Hierzulande hat man ein "Recht auf Leben und körperliche Unversehrtheit". Dieses Recht gewährt der Staat; und als Stifter der Regel behält er sich gleich die Ausnahme vor: "In diese Rechte darf nur auf Grund eines Gesetzes eingegriffen werden." Damit steht erst einmal grundsätzlich fest, daß jede staatliche Gewalttat legal ist, wenn er sie sich erlaubt, daß aber umgekehrt für den privaten Wunsch nach Abkürzen des Sterbens oder Kinderverhindern der staatliche Gewaltvorbehalt gilt. Darüber, wann besagte Eingriffe in Ordnung gehen, entscheiden die Instanzen der Rechtspflege - und zwar achten sie dabei prinzipiell auf das staatliche Monopol im freien Umgang mit diesem Rechtsgut.
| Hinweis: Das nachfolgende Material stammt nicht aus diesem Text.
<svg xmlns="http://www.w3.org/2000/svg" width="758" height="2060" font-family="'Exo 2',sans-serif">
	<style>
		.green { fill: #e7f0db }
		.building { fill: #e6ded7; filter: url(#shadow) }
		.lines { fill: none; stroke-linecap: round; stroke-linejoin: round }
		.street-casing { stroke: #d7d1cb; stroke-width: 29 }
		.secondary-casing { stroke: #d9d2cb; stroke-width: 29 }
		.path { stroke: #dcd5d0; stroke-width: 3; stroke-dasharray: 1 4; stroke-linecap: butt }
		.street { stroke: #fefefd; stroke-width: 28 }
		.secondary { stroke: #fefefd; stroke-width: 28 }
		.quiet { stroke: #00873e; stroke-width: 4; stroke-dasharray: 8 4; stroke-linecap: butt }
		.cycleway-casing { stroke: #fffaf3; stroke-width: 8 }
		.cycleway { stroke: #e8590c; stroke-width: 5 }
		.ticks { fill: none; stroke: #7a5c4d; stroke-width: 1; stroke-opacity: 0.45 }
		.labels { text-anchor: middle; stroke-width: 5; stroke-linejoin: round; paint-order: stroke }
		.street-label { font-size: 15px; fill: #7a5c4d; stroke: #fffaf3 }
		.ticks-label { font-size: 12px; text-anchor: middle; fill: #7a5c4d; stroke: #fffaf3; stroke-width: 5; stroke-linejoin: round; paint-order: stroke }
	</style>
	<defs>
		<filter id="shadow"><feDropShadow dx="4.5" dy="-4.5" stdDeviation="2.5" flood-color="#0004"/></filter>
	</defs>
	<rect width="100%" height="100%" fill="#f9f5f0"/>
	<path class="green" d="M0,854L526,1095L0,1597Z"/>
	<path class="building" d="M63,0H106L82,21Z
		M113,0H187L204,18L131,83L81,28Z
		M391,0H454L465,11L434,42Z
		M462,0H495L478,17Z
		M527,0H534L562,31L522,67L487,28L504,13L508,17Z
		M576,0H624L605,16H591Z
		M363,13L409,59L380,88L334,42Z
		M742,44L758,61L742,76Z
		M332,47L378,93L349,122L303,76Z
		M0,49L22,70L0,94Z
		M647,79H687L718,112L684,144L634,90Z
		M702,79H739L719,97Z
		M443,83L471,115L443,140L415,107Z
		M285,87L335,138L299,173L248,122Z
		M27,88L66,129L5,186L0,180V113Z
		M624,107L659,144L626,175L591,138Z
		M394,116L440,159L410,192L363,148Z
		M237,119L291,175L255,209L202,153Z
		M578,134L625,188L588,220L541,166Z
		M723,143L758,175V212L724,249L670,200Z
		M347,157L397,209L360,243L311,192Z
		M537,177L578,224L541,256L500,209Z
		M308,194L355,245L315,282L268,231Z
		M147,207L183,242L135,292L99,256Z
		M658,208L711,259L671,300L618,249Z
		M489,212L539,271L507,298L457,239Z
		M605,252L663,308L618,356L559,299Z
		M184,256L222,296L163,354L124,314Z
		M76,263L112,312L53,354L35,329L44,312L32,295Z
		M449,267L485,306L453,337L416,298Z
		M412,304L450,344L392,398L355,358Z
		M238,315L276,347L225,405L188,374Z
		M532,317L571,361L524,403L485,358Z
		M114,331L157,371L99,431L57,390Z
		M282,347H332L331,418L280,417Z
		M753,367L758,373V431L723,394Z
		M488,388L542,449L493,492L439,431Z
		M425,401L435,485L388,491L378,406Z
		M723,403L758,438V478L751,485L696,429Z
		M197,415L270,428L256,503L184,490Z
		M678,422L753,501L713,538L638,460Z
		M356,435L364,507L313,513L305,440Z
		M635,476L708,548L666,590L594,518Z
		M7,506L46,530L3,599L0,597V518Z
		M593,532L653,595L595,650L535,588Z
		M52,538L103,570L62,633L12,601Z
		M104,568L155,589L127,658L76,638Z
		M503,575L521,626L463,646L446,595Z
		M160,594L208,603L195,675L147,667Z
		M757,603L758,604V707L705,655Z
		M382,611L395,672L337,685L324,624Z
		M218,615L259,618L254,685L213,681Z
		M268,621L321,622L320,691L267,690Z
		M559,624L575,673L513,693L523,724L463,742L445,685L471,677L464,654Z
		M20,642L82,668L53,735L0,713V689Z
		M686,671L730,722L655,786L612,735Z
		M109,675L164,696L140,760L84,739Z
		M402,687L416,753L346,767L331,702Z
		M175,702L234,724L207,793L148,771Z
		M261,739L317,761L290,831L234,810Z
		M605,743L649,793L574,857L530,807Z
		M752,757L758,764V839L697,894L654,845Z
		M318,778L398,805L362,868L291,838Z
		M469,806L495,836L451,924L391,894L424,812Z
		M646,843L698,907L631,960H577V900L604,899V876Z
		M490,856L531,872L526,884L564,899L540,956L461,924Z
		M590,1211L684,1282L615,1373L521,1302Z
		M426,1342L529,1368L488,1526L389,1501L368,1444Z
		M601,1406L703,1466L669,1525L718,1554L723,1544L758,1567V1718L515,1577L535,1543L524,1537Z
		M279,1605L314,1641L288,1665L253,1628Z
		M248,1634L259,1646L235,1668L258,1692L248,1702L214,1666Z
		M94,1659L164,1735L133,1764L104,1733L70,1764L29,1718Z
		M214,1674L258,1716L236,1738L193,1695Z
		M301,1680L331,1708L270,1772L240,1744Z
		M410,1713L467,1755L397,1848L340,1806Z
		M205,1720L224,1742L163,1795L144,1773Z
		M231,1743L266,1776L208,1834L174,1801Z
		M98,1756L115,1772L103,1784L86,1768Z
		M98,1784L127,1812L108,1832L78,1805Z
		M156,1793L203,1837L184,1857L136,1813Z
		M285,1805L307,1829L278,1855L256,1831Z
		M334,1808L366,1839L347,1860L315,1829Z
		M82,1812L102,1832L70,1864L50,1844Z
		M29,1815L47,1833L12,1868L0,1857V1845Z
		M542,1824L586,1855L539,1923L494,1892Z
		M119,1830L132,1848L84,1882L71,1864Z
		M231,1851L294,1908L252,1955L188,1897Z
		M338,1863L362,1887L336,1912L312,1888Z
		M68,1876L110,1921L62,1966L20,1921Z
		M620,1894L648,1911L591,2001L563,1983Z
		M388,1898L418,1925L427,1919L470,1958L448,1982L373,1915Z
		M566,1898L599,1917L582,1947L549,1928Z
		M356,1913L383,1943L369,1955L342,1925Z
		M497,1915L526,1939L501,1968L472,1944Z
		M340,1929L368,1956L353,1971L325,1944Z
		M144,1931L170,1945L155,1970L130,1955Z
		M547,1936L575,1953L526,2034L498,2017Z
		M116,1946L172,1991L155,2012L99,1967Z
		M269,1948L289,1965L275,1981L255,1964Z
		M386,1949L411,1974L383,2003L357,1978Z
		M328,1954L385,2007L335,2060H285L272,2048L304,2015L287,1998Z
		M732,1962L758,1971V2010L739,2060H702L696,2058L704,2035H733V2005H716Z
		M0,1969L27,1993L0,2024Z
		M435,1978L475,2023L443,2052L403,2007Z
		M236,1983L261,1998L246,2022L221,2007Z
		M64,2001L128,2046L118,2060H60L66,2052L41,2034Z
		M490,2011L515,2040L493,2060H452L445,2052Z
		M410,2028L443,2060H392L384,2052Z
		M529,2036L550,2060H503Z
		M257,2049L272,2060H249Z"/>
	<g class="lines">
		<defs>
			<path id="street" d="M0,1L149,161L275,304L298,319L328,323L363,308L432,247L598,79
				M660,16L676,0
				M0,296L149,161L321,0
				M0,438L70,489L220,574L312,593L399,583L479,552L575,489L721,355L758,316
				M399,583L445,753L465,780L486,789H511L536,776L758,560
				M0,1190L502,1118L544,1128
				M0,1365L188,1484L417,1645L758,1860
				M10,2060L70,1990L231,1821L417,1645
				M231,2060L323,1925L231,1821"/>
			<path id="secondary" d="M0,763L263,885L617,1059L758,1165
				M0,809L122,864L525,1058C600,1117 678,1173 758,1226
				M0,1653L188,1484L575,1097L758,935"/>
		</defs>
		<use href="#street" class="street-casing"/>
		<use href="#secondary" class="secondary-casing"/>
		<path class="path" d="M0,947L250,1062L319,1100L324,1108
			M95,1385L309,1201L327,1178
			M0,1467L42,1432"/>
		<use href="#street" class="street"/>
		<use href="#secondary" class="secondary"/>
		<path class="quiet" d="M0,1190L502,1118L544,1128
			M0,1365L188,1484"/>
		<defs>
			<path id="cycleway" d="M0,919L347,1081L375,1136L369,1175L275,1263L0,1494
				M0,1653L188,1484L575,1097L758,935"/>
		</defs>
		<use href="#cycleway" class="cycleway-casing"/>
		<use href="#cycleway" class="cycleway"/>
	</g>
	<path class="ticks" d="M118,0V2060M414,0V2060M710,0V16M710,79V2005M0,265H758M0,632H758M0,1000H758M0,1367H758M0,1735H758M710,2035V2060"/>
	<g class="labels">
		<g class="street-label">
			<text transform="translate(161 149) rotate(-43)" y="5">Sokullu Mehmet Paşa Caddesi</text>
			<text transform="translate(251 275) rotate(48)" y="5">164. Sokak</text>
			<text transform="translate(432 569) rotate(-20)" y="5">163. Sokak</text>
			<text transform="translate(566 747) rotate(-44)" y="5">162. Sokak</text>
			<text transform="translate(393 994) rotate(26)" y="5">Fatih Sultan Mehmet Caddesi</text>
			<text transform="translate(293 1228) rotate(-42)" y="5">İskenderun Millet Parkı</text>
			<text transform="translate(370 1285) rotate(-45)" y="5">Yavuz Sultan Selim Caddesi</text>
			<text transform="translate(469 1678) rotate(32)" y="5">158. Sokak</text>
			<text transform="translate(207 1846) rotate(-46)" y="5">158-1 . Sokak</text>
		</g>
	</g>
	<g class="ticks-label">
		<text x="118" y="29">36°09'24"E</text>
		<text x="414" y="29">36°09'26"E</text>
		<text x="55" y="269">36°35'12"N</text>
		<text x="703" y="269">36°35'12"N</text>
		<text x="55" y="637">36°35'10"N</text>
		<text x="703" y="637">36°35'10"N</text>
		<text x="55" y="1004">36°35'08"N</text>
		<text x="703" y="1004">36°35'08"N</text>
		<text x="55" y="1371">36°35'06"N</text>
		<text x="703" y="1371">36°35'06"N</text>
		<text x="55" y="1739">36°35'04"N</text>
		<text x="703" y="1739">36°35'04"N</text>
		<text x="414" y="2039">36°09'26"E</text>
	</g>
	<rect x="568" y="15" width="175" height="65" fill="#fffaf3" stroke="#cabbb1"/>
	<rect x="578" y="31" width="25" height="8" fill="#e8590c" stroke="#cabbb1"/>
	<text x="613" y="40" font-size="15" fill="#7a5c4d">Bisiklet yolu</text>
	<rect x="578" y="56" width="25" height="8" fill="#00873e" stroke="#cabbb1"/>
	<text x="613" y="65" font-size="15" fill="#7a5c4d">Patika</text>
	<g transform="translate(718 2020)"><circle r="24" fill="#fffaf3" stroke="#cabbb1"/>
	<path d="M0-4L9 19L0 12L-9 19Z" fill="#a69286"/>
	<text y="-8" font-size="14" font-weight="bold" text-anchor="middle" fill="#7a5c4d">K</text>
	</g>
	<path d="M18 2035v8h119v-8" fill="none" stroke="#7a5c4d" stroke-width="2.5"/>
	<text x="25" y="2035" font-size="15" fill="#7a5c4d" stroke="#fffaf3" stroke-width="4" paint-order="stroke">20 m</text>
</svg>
Das ist im übrigen auch wenig umstritten, schon gar nicht, wen es um den Verteidigungsauftrag des Staates, bzw. des Bürgers für seinen Staat geht. Irgendwie zählt die Frage auf Leben und Tod hier seit jeher für entschieden, weil ja ohne die verteidigte Ordnung, und koste sie auch noch so viele Opfer, keiner mehr aufs Leben aufpassen könnte...

Wenn gegenwärtig unter Anleitung der christlichen Wende-Regierung ausgerechnet beim Abtreiben, beim alternativen Zeugen sowie beim vorzeitigen Abdanken eine muntere Definitionswut, das "Recht auf Leben" betreffend, in Gang gekommen ist, dann liegt das sicher nicht allein oder auch nur hauptsächlich an den Fortschritten der Medizin beim 'künstlichen Befruchten', an Hackethals manischer Öffentlichkeitssucht beim Sterbenhelfen oder gar daran, daß die Ärztementalität bei der Schwangerenberatung abtreibungsfreundlicher geworden wäre. Sicher, die Erfindungsgabe medizinischer Forschung beim Besamen, Embryogewebezüchten und -einpflanzen, hat ihren Teil dazu beigesteuert, daß wieder ein paar Gesetzeslücken geschlossen werden müssen. Sicher birgt das von Rechtsnatur aus manchen Zündstoff, zumal die Leihmutter aller Christen, Maria, die treue Magd, wenig zur Klärung im Paragraphendschungel beiträgt. So einfach ist es nämlich gar nicht, das Erlaubte immerzu vom Verbotenen zu scheiden, die Eigentumsverhältnisse zwischen Samenspender und gesetzlichem Vater, Leihmutter und Ziehmutter, erster, zweiter und dritter Hand am Reagenzglas zu klären, den Sach-, Personen- oder sonstigen Rechtsstatus von Embryonenmaterial frisch und tiefgekühlt zu definieren sowie den Schadenersatz bei vergeigten Retortenbabies und sonstige für einen Laien gar nicht auszudenkende Detailfragen zu regeln. Außerdem muß das neue Recht auch noch zum alten passen. Zivil- und strafrechtliche Kombinationsgabe ist da herausgefordert, weil ja nur "aufgrund eines Gesetzes eingegriffen" werden darf.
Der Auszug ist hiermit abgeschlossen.